• WHAT THE EXERCISE ASKS: Repeat the records. Match each character exactly.

▶

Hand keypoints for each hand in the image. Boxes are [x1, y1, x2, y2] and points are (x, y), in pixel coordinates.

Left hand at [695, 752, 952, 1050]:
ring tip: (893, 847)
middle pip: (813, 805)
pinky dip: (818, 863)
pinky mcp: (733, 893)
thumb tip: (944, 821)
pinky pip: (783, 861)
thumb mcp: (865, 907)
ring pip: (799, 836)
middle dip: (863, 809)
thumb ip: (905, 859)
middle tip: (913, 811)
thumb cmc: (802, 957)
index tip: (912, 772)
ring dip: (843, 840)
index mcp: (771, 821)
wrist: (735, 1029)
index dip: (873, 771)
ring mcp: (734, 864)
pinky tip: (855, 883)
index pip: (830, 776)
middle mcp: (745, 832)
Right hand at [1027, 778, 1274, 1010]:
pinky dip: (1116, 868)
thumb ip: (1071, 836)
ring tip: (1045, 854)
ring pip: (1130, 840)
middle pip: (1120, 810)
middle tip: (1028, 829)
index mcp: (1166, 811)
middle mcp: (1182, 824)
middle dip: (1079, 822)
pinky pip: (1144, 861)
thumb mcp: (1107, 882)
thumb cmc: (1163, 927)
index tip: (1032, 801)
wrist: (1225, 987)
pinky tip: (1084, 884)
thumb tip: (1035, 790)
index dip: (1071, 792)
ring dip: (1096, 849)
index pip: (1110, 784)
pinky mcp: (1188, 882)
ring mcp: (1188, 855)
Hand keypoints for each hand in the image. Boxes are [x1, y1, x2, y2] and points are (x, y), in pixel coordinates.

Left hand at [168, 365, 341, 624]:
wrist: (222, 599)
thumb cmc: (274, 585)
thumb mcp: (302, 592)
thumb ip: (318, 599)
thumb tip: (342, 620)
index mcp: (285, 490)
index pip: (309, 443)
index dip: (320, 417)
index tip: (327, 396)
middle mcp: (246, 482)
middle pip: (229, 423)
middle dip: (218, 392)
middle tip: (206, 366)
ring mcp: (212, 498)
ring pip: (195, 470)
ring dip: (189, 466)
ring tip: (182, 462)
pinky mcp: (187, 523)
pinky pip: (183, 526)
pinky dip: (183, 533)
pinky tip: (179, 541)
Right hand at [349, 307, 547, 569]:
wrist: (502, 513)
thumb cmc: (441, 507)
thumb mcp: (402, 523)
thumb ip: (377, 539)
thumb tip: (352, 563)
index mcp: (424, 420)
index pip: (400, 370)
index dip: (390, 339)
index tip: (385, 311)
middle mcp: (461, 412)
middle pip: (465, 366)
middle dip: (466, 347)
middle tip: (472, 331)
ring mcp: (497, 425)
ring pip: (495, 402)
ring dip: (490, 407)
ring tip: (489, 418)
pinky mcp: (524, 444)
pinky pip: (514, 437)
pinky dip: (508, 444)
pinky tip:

◀

• FINISHED TASK:
Hand keypoints for each hand in the image. Boxes are [x1, y1, x2, y2] and points are (x, y), in pixel coordinates.

Left hand at [695, 752, 952, 1050]:
ring tip: (893, 847)
middle pip: (813, 805)
pinky dip: (818, 863)
pinky mcp: (733, 893)
thumb tip: (944, 821)
pinky pip: (783, 861)
thumb mcp: (865, 907)
ring pip: (799, 836)
middle dip: (863, 809)
thumb ip: (905, 859)
middle tip: (913, 811)
thumb cmc: (802, 957)
index tip: (912, 772)
ring dip: (843, 840)
index mcp: (771, 821)
wrist: (735, 1029)
index dip: (873, 771)
ring mcp: (734, 864)
pinky tip: (855, 883)
index pip: (830, 776)
middle mcp: (745, 832)
Right hand at [1027, 778, 1274, 1010]:
pinky dip: (1116, 868)
thumb ip: (1071, 836)
ring tip: (1045, 854)
ring pip: (1130, 840)
middle pip: (1120, 810)
middle tip: (1028, 829)
index mcp: (1166, 811)
middle mcp: (1182, 824)
middle dip: (1079, 822)
pinky pip: (1144, 861)
thumb mcp: (1107, 882)
thumb cmc: (1163, 927)
index tip: (1032, 801)
wrist: (1225, 987)
pinky tip: (1084, 884)
thumb tip: (1035, 790)
index dip: (1071, 792)
ring dip: (1096, 849)
index pip: (1110, 784)
pinky mcp: (1188, 882)
ring mcp: (1188, 855)
Hand keypoints for each hand in the image. Boxes are [x1, y1, x2, y2] and points are (x, y), in pixel coordinates.

Left hand at [168, 365, 341, 624]:
wrist: (222, 599)
thumb cmc: (274, 585)
thumb mcp: (302, 592)
thumb ip: (318, 599)
thumb tip: (342, 620)
index mcp: (285, 490)
index pip: (309, 443)
index dip: (320, 417)
index tip: (327, 396)
middle mcp: (246, 482)
middle pip: (229, 423)
middle dip: (218, 392)
middle tip: (206, 366)
ring mcp: (212, 498)
ring pip: (195, 470)
ring dip: (189, 466)
ring tip: (182, 462)
pinky mcp: (187, 523)
pinky pip: (183, 526)
pinky dip: (183, 533)
pinky tip: (179, 541)
Right hand at [349, 307, 547, 569]:
wrist: (502, 513)
thumb cmc: (441, 507)
thumb mcp: (402, 523)
thumb ip: (377, 539)
thumb tip: (352, 563)
index mcp: (424, 420)
index pip: (400, 370)
index dip: (390, 339)
index tip: (385, 311)
middle mcp: (461, 412)
middle pip: (465, 366)
middle dip: (466, 347)
middle tip: (472, 331)
ring mcp: (497, 425)
ring pip: (495, 402)
ring dip: (490, 407)
ring tip: (489, 418)
pinky mcp: (524, 444)
pinky pip: (514, 437)
pinky dip: (508, 444)
pinky tip:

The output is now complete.